Chamberfolk: Three classically trained musicians playing original music, as intricately arranged as a string quartet, lyrically rooted in the singer/songwriter tradition, and wrapped in three-part vocal harmonies reminiscent of both Appalachia and Medieval Europe. Building from the tonal depth of the cello (or is it a bass?), layer in the shimmering sounds of a violin and the strikingly natural addition of banjo to create a sound at once familiar and impossible to categorize. Unapologetic genre-benders, Harpeth Rising fuses Folk, Newgrass, Rock and Classical into something organically unique.
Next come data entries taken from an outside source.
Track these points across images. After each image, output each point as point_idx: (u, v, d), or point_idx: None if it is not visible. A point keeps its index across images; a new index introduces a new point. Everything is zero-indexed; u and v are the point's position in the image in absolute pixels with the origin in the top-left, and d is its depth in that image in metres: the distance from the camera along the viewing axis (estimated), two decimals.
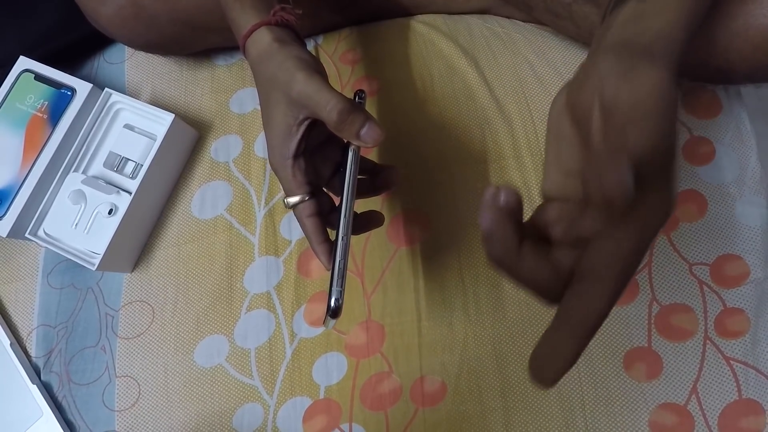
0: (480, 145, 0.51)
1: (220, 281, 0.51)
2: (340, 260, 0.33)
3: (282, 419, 0.46)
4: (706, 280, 0.46)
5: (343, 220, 0.34)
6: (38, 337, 0.52)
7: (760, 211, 0.47)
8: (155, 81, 0.59)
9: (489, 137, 0.51)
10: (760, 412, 0.43)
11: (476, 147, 0.51)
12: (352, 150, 0.36)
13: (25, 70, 0.54)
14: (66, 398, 0.50)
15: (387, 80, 0.55)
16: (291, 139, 0.35)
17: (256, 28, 0.36)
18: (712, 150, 0.49)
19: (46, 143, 0.52)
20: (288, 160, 0.36)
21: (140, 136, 0.53)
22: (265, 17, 0.36)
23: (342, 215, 0.35)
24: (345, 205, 0.35)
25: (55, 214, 0.51)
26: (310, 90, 0.33)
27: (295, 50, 0.35)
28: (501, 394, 0.44)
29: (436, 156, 0.51)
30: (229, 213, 0.53)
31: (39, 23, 0.57)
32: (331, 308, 0.33)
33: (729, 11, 0.38)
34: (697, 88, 0.51)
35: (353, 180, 0.36)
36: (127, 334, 0.51)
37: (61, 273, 0.54)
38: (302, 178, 0.36)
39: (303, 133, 0.35)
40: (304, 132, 0.35)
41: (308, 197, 0.37)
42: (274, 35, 0.36)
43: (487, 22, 0.57)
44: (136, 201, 0.50)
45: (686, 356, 0.44)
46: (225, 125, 0.56)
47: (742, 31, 0.38)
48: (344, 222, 0.34)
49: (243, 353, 0.48)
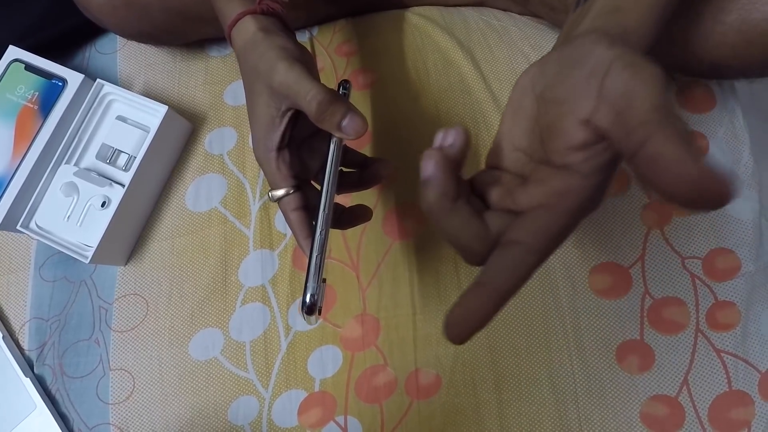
0: (475, 138, 0.51)
1: (215, 274, 0.51)
2: (317, 255, 0.33)
3: (277, 412, 0.46)
4: (699, 273, 0.46)
5: (322, 214, 0.34)
6: (31, 330, 0.52)
7: (752, 205, 0.48)
8: (148, 72, 0.59)
9: (484, 130, 0.51)
10: (749, 402, 0.43)
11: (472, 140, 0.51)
12: (334, 142, 0.35)
13: (15, 60, 0.53)
14: (59, 391, 0.50)
15: (382, 73, 0.55)
16: (274, 130, 0.35)
17: (241, 17, 0.35)
18: (705, 144, 0.49)
19: (37, 134, 0.52)
20: (272, 152, 0.35)
21: (133, 128, 0.52)
22: (250, 6, 0.36)
23: (321, 209, 0.34)
24: (324, 199, 0.34)
25: (47, 206, 0.50)
26: (291, 80, 0.32)
27: (280, 40, 0.35)
28: (495, 387, 0.45)
29: None
30: (223, 206, 0.53)
31: (29, 12, 0.56)
32: (306, 304, 0.32)
33: (723, 6, 0.39)
34: (691, 82, 0.51)
35: (334, 173, 0.35)
36: (121, 327, 0.51)
37: (54, 266, 0.54)
38: (287, 171, 0.36)
39: (286, 124, 0.35)
40: (287, 123, 0.35)
41: (293, 190, 0.36)
42: (260, 24, 0.35)
43: (484, 15, 0.57)
44: (129, 193, 0.49)
45: (678, 349, 0.45)
46: (219, 117, 0.56)
47: (736, 26, 0.38)
48: (322, 215, 0.34)
49: (238, 346, 0.48)
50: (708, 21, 0.39)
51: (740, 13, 0.38)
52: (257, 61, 0.34)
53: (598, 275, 0.47)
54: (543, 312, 0.46)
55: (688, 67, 0.44)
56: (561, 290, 0.46)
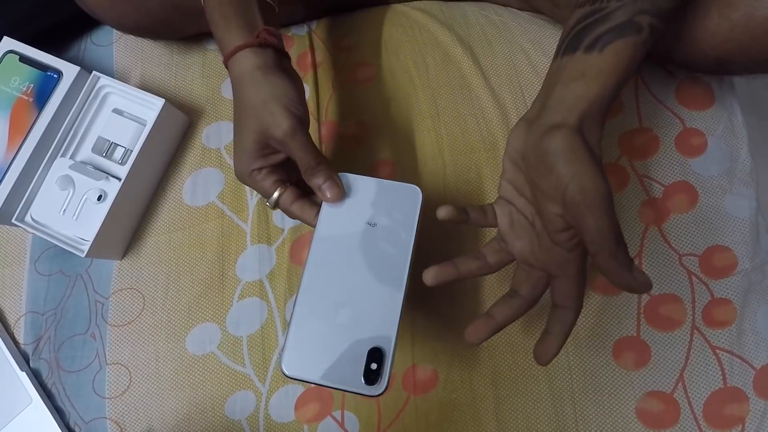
0: (474, 133, 0.51)
1: (212, 269, 0.50)
2: None
3: (274, 407, 0.46)
4: (695, 270, 0.47)
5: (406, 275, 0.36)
6: (27, 324, 0.52)
7: (749, 203, 0.48)
8: (145, 65, 0.58)
9: (483, 126, 0.51)
10: (743, 399, 0.44)
11: (470, 136, 0.51)
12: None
13: (10, 51, 0.53)
14: (55, 385, 0.50)
15: (381, 67, 0.55)
16: (255, 161, 0.38)
17: (239, 50, 0.37)
18: (704, 142, 0.49)
19: (32, 127, 0.51)
20: (252, 173, 0.38)
21: (129, 121, 0.52)
22: (248, 39, 0.37)
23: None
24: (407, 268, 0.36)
25: (42, 199, 0.50)
26: (289, 142, 0.36)
27: (279, 81, 0.37)
28: (492, 383, 0.45)
29: (429, 144, 0.51)
30: (221, 200, 0.52)
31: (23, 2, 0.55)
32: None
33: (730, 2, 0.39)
34: (691, 80, 0.51)
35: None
36: (117, 321, 0.50)
37: (50, 259, 0.53)
38: (270, 181, 0.38)
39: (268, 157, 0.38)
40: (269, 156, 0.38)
41: (284, 189, 0.38)
42: (258, 61, 0.37)
43: (484, 10, 0.56)
44: (125, 187, 0.49)
45: (674, 345, 0.45)
46: (217, 111, 0.56)
47: (743, 23, 0.38)
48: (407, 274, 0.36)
49: (235, 341, 0.48)
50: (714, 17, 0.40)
51: (747, 9, 0.38)
52: (255, 99, 0.37)
53: (595, 271, 0.47)
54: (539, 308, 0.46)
55: (694, 62, 0.44)
56: None
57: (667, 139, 0.50)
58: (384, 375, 0.31)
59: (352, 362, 0.32)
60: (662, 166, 0.49)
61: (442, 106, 0.52)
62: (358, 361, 0.32)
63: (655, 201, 0.48)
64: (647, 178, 0.49)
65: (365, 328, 0.33)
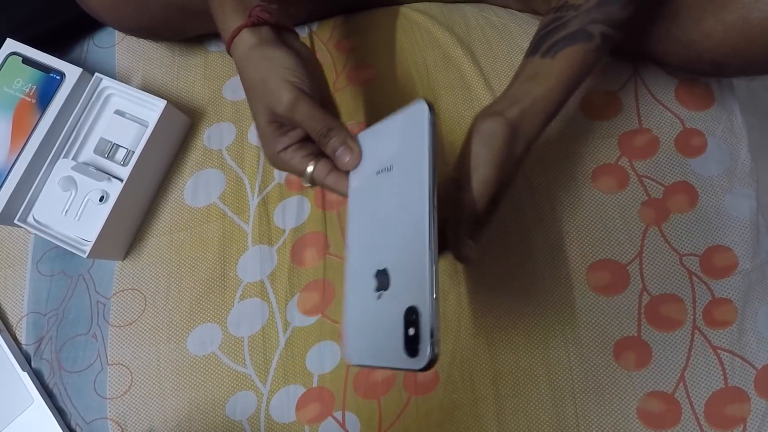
0: None
1: (213, 270, 0.51)
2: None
3: (275, 407, 0.46)
4: (696, 270, 0.47)
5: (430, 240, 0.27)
6: (28, 325, 0.52)
7: (750, 203, 0.48)
8: (146, 66, 0.58)
9: None
10: (745, 399, 0.44)
11: None
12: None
13: (13, 53, 0.53)
14: (57, 385, 0.50)
15: (382, 69, 0.55)
16: (277, 140, 0.36)
17: (238, 32, 0.36)
18: (704, 142, 0.49)
19: (34, 128, 0.52)
20: (279, 153, 0.36)
21: (131, 123, 0.52)
22: (244, 19, 0.36)
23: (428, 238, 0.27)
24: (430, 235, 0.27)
25: (44, 200, 0.50)
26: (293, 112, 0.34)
27: (277, 54, 0.35)
28: (493, 383, 0.45)
29: None
30: (222, 201, 0.53)
31: (26, 4, 0.56)
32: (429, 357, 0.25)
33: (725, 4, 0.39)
34: (691, 80, 0.51)
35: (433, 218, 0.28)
36: (119, 321, 0.51)
37: (51, 260, 0.53)
38: (299, 157, 0.36)
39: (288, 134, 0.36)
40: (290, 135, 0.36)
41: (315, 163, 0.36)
42: (255, 39, 0.36)
43: (483, 11, 0.57)
44: (127, 188, 0.49)
45: (675, 345, 0.45)
46: (218, 112, 0.56)
47: (738, 25, 0.39)
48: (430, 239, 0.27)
49: (236, 342, 0.48)
50: (709, 19, 0.40)
51: (742, 12, 0.38)
52: (255, 78, 0.35)
53: (596, 272, 0.47)
54: (541, 308, 0.46)
55: (690, 64, 0.44)
56: (559, 287, 0.46)
57: (667, 140, 0.50)
58: (423, 341, 0.25)
59: (394, 334, 0.27)
60: (662, 167, 0.49)
61: (443, 107, 0.52)
62: (397, 331, 0.26)
63: (656, 201, 0.48)
64: (647, 179, 0.49)
65: (401, 291, 0.28)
The three musicians each hold classical performance degrees from some of the most venerated schools in the world: Indiana University, Oberlin, Eastman School of Music. But their classical background is only one dimension of this trio’s powerful musical voice. Hailing from vastly different parts of North America, each member of Harpeth Rising brings different influences to the core sound. Born in Brooklyn, NY, Maria Di Meglio cello, was born and raised in Brooklyn, NY. She was drawn to the music of her first generation Italian and Balkan roots, and grew up learning Eastern European folk songs alongside classical repertoire. She attended many classical programs throughout NYC, including LaGuardia High School (the “Fame” school), and Manhattan School of Music’s Precollege Division. Michelle Younger of Charlottesville, VA comes by her modern spin on old-time infused banjo authentically; her family has been in the United States for generations, and she is a descendent of Cole Younger, a member of the James-Younger Gang and the namesame of his very own banjo tune. Jordana Greenberg, violin, grew up listening to the sounds of Stan Rogers, Leonard Cohen and Natalie McMaster in her native Canada before moving to Southern Indiana as a child. She studied classical violin by day through the pre-college program at Indiana University, and spent her nights learning the folk tunes and classic rocks songs that her family plays at the annual post-Passover jam session.
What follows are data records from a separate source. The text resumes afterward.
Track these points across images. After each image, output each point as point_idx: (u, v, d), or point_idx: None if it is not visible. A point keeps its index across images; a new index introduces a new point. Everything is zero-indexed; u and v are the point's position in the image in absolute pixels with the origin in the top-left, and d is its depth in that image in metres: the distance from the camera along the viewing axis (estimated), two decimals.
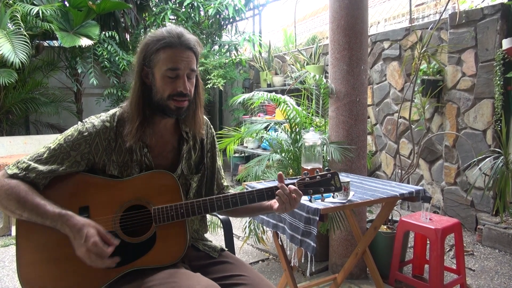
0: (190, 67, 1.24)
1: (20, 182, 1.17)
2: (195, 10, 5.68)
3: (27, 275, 1.18)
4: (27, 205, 1.15)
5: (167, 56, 1.21)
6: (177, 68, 1.21)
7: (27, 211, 1.15)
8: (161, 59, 1.21)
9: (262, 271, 2.81)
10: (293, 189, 1.27)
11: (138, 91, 1.25)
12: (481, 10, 3.39)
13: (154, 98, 1.25)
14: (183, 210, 1.24)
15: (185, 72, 1.23)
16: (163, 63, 1.21)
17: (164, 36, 1.22)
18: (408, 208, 4.22)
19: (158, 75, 1.22)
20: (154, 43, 1.22)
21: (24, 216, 1.16)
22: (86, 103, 5.91)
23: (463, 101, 3.57)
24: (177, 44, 1.21)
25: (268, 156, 2.89)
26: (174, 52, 1.21)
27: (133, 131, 1.24)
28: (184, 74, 1.23)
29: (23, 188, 1.16)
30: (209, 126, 1.50)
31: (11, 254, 3.21)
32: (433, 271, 2.30)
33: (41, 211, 1.15)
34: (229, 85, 6.46)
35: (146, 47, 1.24)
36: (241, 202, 1.27)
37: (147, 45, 1.24)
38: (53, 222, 1.15)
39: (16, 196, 1.15)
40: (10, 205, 1.15)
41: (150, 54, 1.23)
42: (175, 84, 1.22)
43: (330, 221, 2.35)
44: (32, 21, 4.61)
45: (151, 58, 1.23)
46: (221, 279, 1.28)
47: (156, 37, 1.23)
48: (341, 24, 2.51)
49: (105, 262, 1.14)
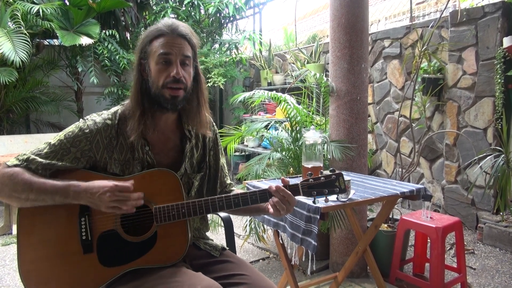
0: (183, 53, 1.24)
1: (23, 169, 1.18)
2: (196, 9, 5.68)
3: (28, 272, 1.18)
4: (34, 185, 1.14)
5: (159, 43, 1.23)
6: (169, 53, 1.22)
7: (34, 191, 1.14)
8: (154, 47, 1.24)
9: (263, 270, 2.82)
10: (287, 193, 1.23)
11: (137, 85, 1.27)
12: (482, 8, 3.38)
13: (151, 90, 1.25)
14: (184, 210, 1.23)
15: (177, 58, 1.23)
16: (156, 50, 1.23)
17: (157, 27, 1.25)
18: (408, 206, 4.22)
19: (153, 64, 1.24)
20: (148, 35, 1.26)
21: (31, 198, 1.15)
22: (86, 102, 5.91)
23: (464, 99, 3.56)
24: (169, 31, 1.23)
25: (268, 155, 2.89)
26: (165, 39, 1.23)
27: (135, 124, 1.24)
28: (177, 60, 1.23)
29: (27, 173, 1.17)
30: (212, 124, 1.48)
31: (12, 253, 3.21)
32: (434, 270, 2.30)
33: (49, 186, 1.15)
34: (229, 84, 6.46)
35: (142, 41, 1.27)
36: (243, 203, 1.26)
37: (142, 38, 1.27)
38: (64, 193, 1.15)
39: (21, 178, 1.15)
40: (16, 188, 1.14)
41: (145, 46, 1.25)
42: (168, 70, 1.23)
43: (331, 220, 2.35)
44: (33, 19, 4.61)
45: (146, 49, 1.25)
46: (222, 278, 1.28)
47: (151, 29, 1.27)
48: (341, 22, 2.51)
49: (133, 195, 1.15)
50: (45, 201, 1.16)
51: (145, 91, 1.26)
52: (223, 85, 5.60)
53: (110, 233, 1.21)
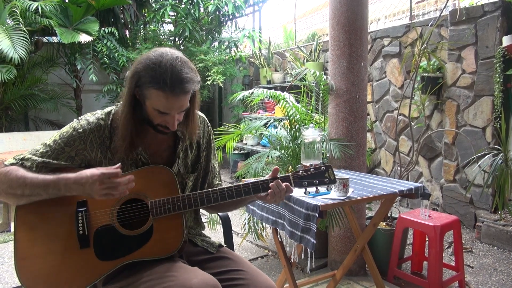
0: (183, 109, 1.22)
1: (18, 167, 1.21)
2: (195, 7, 5.66)
3: (24, 268, 1.19)
4: (27, 180, 1.16)
5: (159, 100, 1.16)
6: (168, 113, 1.20)
7: (28, 186, 1.16)
8: (153, 98, 1.17)
9: (261, 268, 2.82)
10: (285, 184, 1.30)
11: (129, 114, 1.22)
12: (481, 7, 3.38)
13: (144, 115, 1.24)
14: (179, 203, 1.26)
15: (176, 113, 1.21)
16: (154, 103, 1.18)
17: (157, 76, 1.13)
18: (407, 205, 4.22)
19: (149, 106, 1.20)
20: (146, 78, 1.15)
21: (27, 193, 1.17)
22: (85, 99, 5.90)
23: (463, 98, 3.57)
24: (170, 91, 1.14)
25: (267, 153, 2.89)
26: (166, 98, 1.15)
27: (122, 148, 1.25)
28: (175, 114, 1.21)
29: (22, 170, 1.20)
30: (206, 124, 1.48)
31: (11, 250, 3.21)
32: (432, 268, 2.30)
33: (40, 180, 1.16)
34: (228, 82, 6.45)
35: (138, 78, 1.17)
36: (237, 195, 1.29)
37: (138, 75, 1.17)
38: (56, 185, 1.16)
39: (15, 174, 1.17)
40: (12, 184, 1.16)
41: (142, 86, 1.17)
42: (164, 119, 1.22)
43: (329, 218, 2.35)
44: (31, 16, 4.59)
45: (142, 89, 1.18)
46: (219, 274, 1.29)
47: (149, 74, 1.15)
48: (341, 20, 2.51)
49: (122, 180, 1.14)
50: (40, 195, 1.17)
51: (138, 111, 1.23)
52: (223, 83, 5.60)
53: (106, 227, 1.23)
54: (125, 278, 1.23)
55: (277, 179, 1.30)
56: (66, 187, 1.16)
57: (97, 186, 1.12)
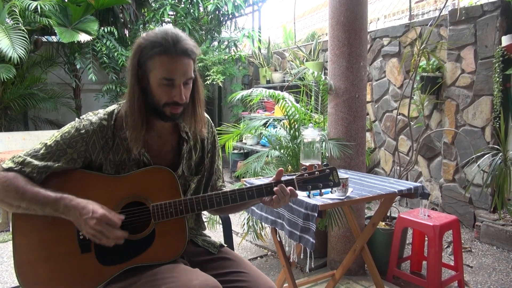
0: (187, 76, 1.20)
1: (17, 174, 1.16)
2: (194, 6, 5.66)
3: (25, 273, 1.18)
4: (26, 194, 1.13)
5: (163, 64, 1.16)
6: (173, 79, 1.18)
7: (26, 200, 1.13)
8: (157, 66, 1.17)
9: (261, 267, 2.82)
10: (290, 189, 1.28)
11: (139, 98, 1.21)
12: (480, 6, 3.38)
13: (150, 102, 1.22)
14: (182, 207, 1.22)
15: (181, 81, 1.19)
16: (159, 71, 1.17)
17: (159, 41, 1.16)
18: (406, 205, 4.23)
19: (154, 81, 1.19)
20: (149, 48, 1.17)
21: (23, 207, 1.14)
22: (85, 99, 5.89)
23: (462, 98, 3.57)
24: (173, 51, 1.15)
25: (267, 153, 2.89)
26: (170, 60, 1.16)
27: (140, 139, 1.22)
28: (181, 83, 1.19)
29: (21, 179, 1.15)
30: (210, 125, 1.46)
31: (10, 250, 3.19)
32: (431, 268, 2.31)
33: (41, 197, 1.14)
34: (228, 82, 6.45)
35: (140, 51, 1.19)
36: (240, 199, 1.26)
37: (141, 48, 1.18)
38: (54, 206, 1.14)
39: (14, 187, 1.14)
40: (9, 196, 1.14)
41: (145, 59, 1.18)
42: (171, 93, 1.19)
43: (329, 218, 2.35)
44: (31, 16, 4.59)
45: (145, 63, 1.18)
46: (220, 275, 1.28)
47: (151, 41, 1.17)
48: (340, 20, 2.51)
49: (116, 233, 1.13)
50: (36, 211, 1.15)
51: (144, 101, 1.22)
52: (222, 83, 5.60)
53: None
54: (126, 279, 1.21)
55: (281, 183, 1.27)
56: (65, 209, 1.14)
57: (92, 224, 1.11)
All three women began singing after they completed their instrumental studies, and found a passionate new musical avenue. They developed their voices and arrangements to bring life to the lyrical expressiveness of their original songs. Hallmarks of their music include expansive three-part harmonies, consummate musicianship and a deft, yet soulful, lyrical perspective.
Against All Tides, Harpeth Rising’s sophomore album as a trio, is proof that authenticity and complexity can live in harmony. It is an exploration of spirituality in place of fundamentalism, uncertainty as philosophy, and an unwavering declaration that human connection is the ultimate force for good in the universe. The songs, crafted lyrically by Jordana Greenberg and arranged by all three members of the trio – Maria Di Meglio, Michelle Younger and Greenberg – do not intend to distract from the social and political atmosphere. They are the vehicle by which the band has chosen to add their voices to the ongoing fight for understanding and respect. Two sets of lyrics – tracks 6 and 7 – come from David Greenberg, Jordana’s father, who has contributed work to every album the band has recorded, and who continues to be a source of inspiration. Track 8 is a cover of a Joan Baez song, – an indictment of the prison system and immigration laws – which heartbreakingly has fully retained its relevance in the 45 years since it was written.
Altogether, they present a picture of determined optimism: Things are not as they should be, but we will push back, against all tides.